From the line containing "Assume a horizontal" down to the final line of the entries below, restate each line word for word and add nothing.

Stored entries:
★ ★ ★ ★ ★ ★ ★

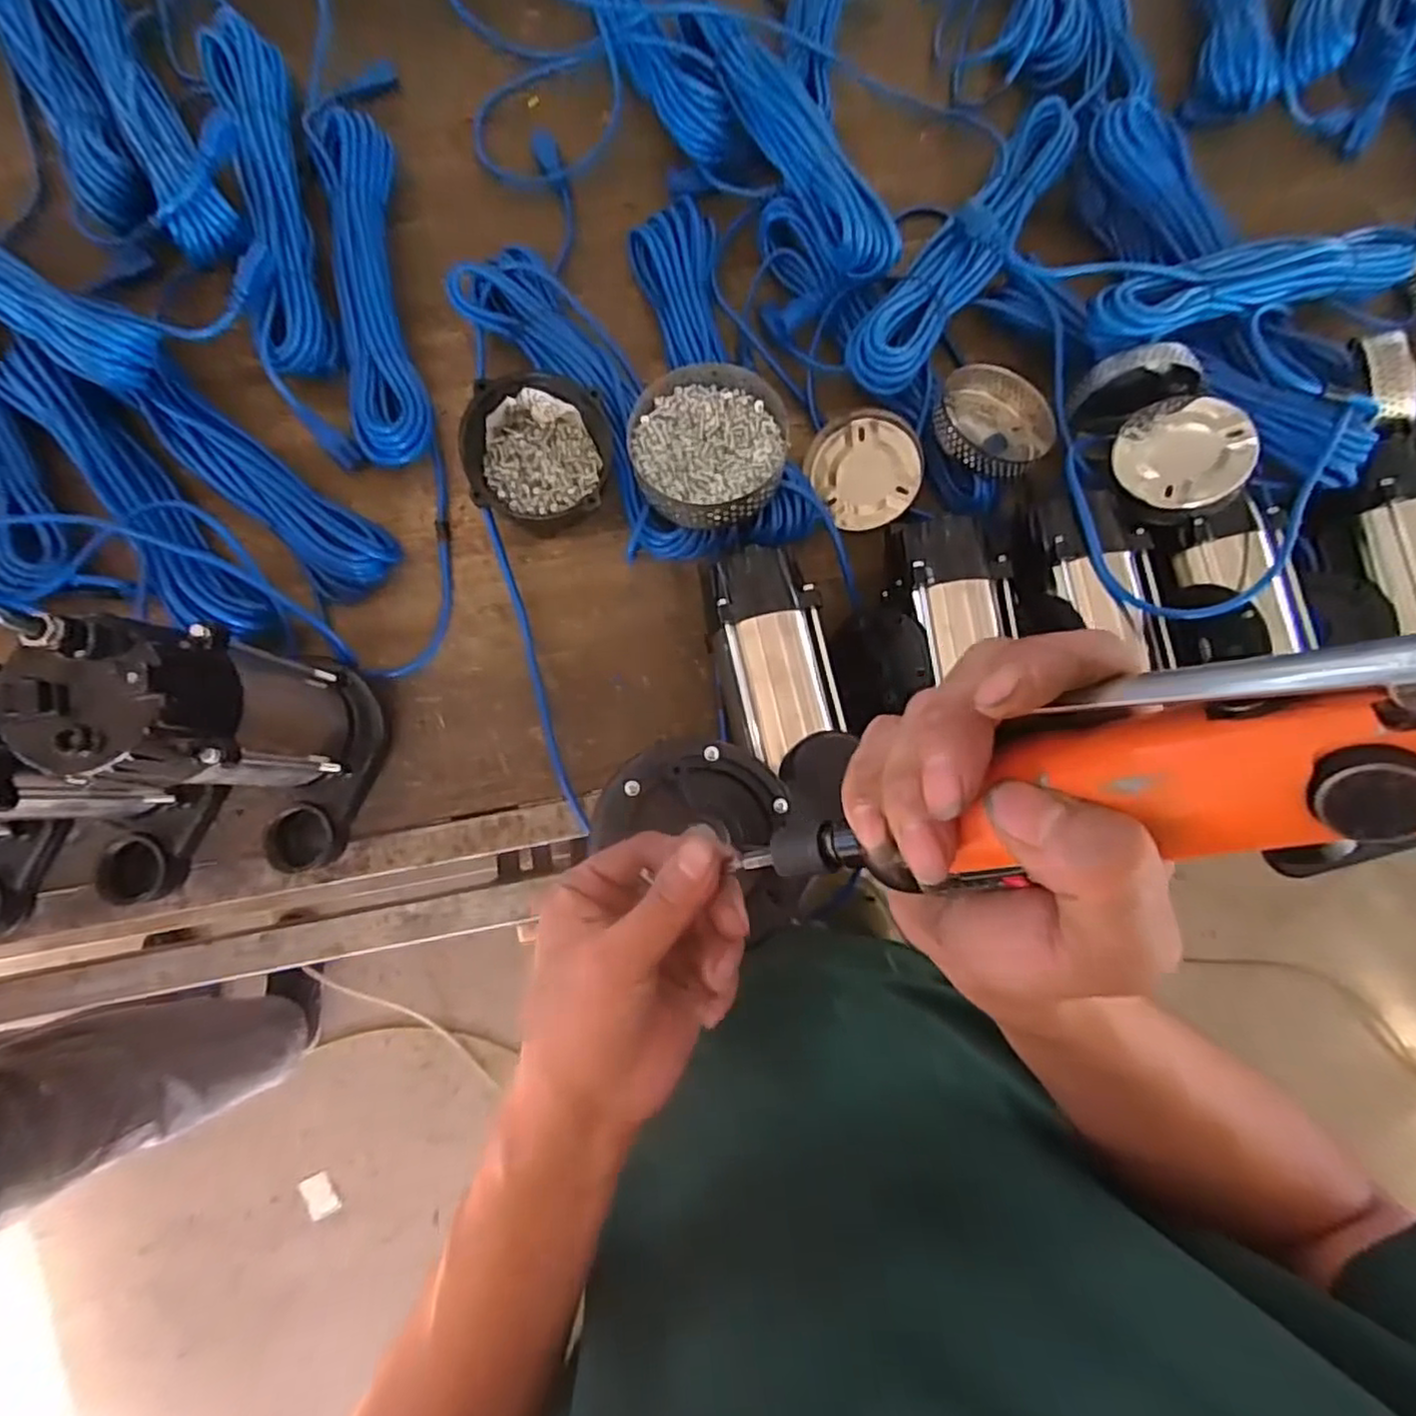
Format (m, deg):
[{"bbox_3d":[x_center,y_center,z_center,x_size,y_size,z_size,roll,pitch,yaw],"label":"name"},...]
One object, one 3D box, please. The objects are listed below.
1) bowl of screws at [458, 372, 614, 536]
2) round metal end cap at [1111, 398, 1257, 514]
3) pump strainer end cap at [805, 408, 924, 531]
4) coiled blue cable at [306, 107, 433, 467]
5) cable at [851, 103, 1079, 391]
[{"bbox_3d":[-0.149,-0.223,0.607,0.122,0.074,0.108,-1,82,-2],"label":"bowl of screws"},{"bbox_3d":[0.397,-0.220,0.573,0.096,0.021,0.102,-6,74,23],"label":"round metal end cap"},{"bbox_3d":[0.149,-0.225,0.641,0.100,0.040,0.105,10,118,20],"label":"pump strainer end cap"},{"bbox_3d":[-0.316,-0.397,0.646,0.070,0.043,0.348,-11,83,-3],"label":"coiled blue cable"},{"bbox_3d":[0.242,-0.423,0.628,0.066,0.056,0.338,38,83,3],"label":"cable"}]

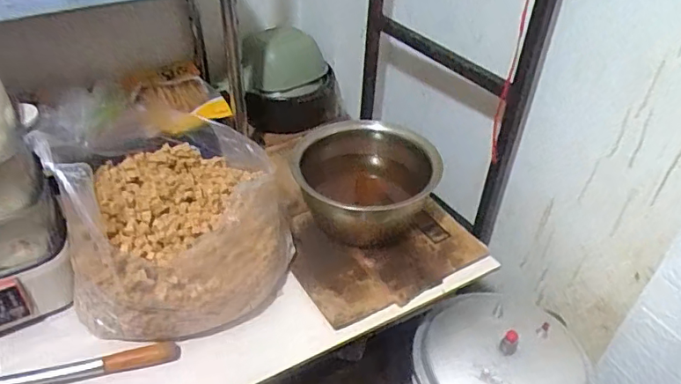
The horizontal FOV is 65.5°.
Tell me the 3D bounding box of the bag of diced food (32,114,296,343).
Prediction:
[{"bbox_3d":[-0.270,0.025,0.871,0.345,0.250,0.365,-17,43,-22],"label":"bag of diced food"}]

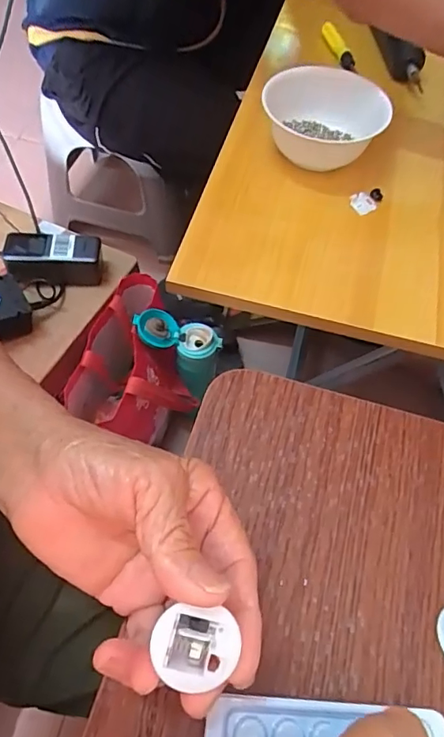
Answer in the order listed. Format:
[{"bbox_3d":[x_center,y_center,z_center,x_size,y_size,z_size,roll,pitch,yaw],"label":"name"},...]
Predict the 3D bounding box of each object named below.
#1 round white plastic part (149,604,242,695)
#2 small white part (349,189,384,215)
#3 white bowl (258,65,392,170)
[{"bbox_3d":[-0.010,0.104,0.190,0.028,0.010,0.028,1,86,-8],"label":"round white plastic part"},{"bbox_3d":[0.134,-0.153,0.462,0.032,0.017,0.015,-17,60,-12],"label":"small white part"},{"bbox_3d":[0.093,-0.235,0.483,0.113,0.048,0.113,1,58,-2],"label":"white bowl"}]

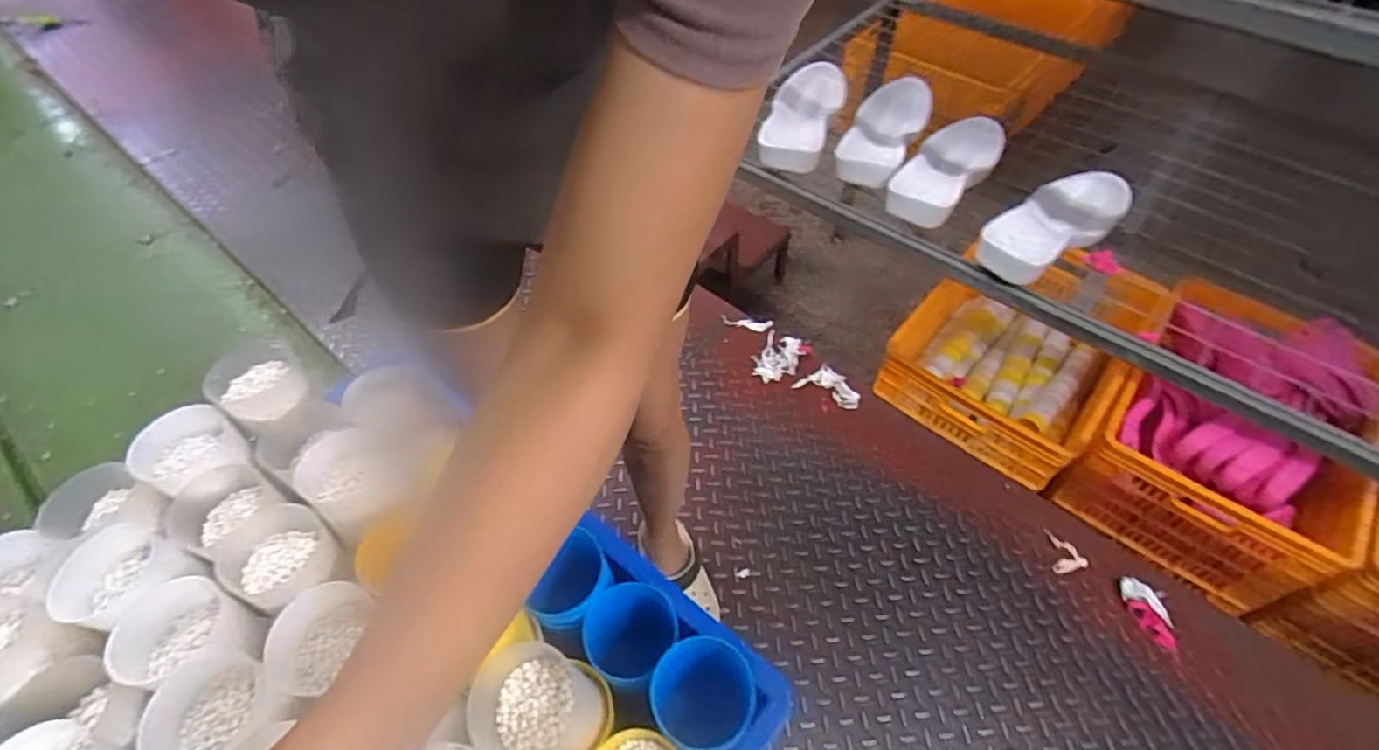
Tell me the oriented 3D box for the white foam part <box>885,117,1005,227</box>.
[{"bbox_3d":[0.444,-0.355,1.089,0.126,0.072,0.256,31,59,22],"label":"white foam part"}]

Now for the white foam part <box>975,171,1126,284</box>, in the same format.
[{"bbox_3d":[0.585,-0.245,1.008,0.275,0.058,0.132,-31,57,-8],"label":"white foam part"}]

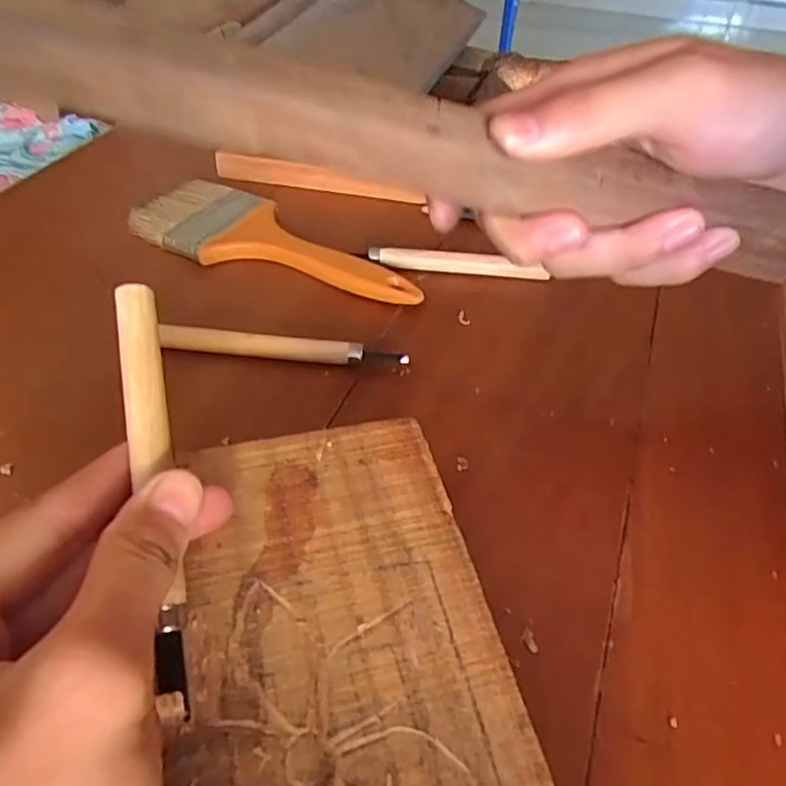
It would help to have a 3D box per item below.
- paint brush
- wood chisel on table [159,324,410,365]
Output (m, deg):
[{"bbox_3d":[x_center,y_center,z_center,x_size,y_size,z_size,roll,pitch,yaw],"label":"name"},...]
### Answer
[{"bbox_3d":[-0.073,-0.089,0.363,0.190,0.020,0.053,25,51,19],"label":"paint brush"},{"bbox_3d":[-0.056,-0.023,0.308,0.123,0.012,0.008,6,47,3],"label":"wood chisel on table"}]

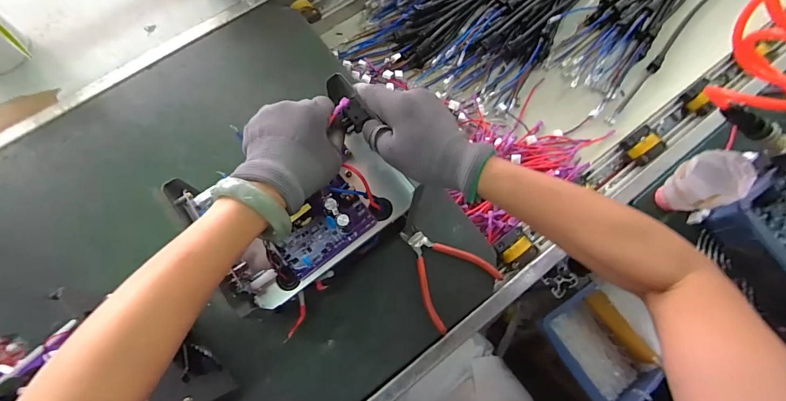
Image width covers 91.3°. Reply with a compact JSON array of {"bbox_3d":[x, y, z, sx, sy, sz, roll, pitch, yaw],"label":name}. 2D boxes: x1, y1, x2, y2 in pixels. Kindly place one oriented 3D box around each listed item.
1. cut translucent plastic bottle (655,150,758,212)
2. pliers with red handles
[{"bbox_3d":[0.401,-0.020,0.509,0.062,0.114,0.066,0,74,-2],"label":"cut translucent plastic bottle"},{"bbox_3d":[0.063,0.094,0.528,0.111,0.008,0.134,-43,79,-13],"label":"pliers with red handles"}]

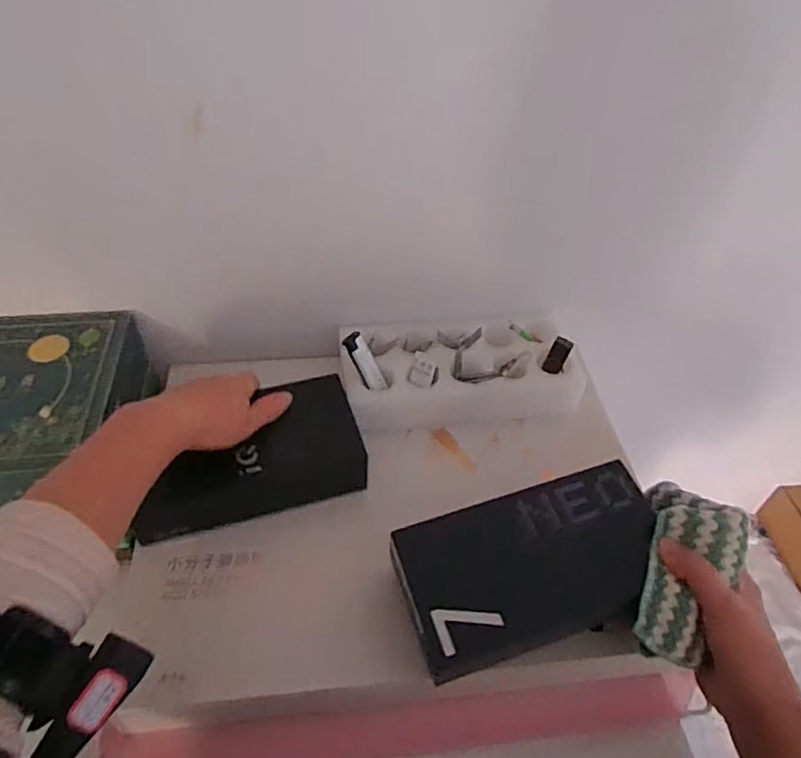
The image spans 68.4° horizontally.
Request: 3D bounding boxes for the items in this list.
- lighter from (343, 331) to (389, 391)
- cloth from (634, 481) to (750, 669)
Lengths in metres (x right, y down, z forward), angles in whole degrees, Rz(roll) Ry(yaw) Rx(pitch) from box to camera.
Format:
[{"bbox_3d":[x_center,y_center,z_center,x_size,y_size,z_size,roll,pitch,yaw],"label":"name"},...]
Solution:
[{"bbox_3d":[-0.031,-0.014,0.525,0.020,0.058,0.008,-41,22,-33],"label":"lighter"},{"bbox_3d":[0.192,0.129,0.397,0.057,0.044,0.118,21,66,16],"label":"cloth"}]

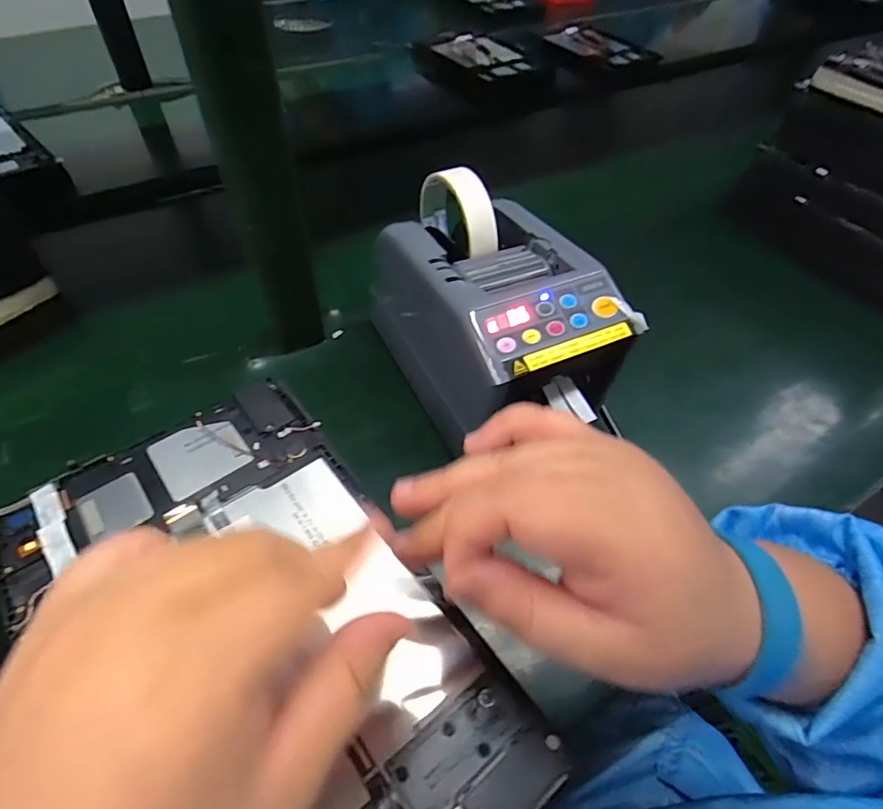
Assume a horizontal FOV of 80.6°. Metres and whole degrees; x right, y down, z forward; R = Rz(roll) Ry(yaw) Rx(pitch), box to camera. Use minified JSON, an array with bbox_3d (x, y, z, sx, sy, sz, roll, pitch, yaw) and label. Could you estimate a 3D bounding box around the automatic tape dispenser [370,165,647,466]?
[{"bbox_3d":[0.033,-0.057,0.381,0.117,0.160,0.207,-19,54,-16],"label":"automatic tape dispenser"}]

★ ★ ★ ★ ★ ★ ★

Answer:
Assume a horizontal FOV of 80.6°. Metres and whole degrees; x right, y down, z forward; R = Rz(roll) Ry(yaw) Rx(pitch), box to camera. Use minified JSON, an array with bbox_3d (x, y, z, sx, sy, sz, roll, pitch, yaw) and label. Could you estimate a 3D bounding box around the automatic tape dispenser [370,165,647,466]?
[{"bbox_3d":[0.033,-0.057,0.381,0.117,0.160,0.207,-19,54,-16],"label":"automatic tape dispenser"}]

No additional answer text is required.